→ **EXERCISE PROMPT**
Please copy out every line of the data below word for word, leaving out the pictures.

→ **DATA LINES**
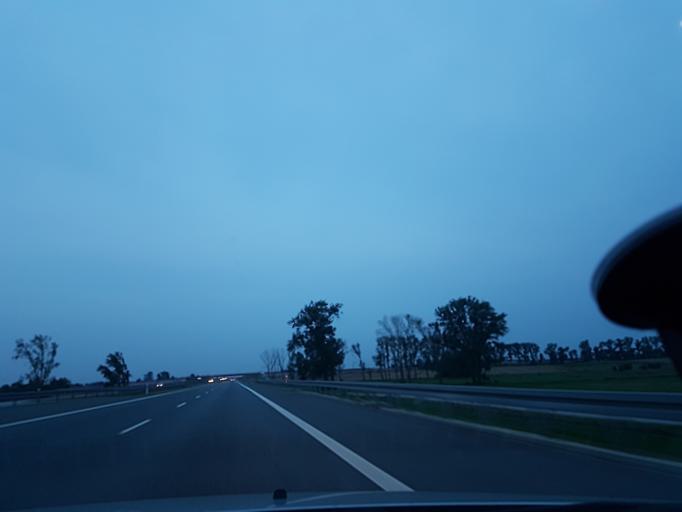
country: PL
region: Lodz Voivodeship
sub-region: Powiat kutnowski
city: Krzyzanow
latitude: 52.1754
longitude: 19.4857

→ **ANSWER TO THE PROBLEM**
country: PL
region: Lodz Voivodeship
sub-region: Powiat kutnowski
city: Krzyzanow
latitude: 52.1754
longitude: 19.4857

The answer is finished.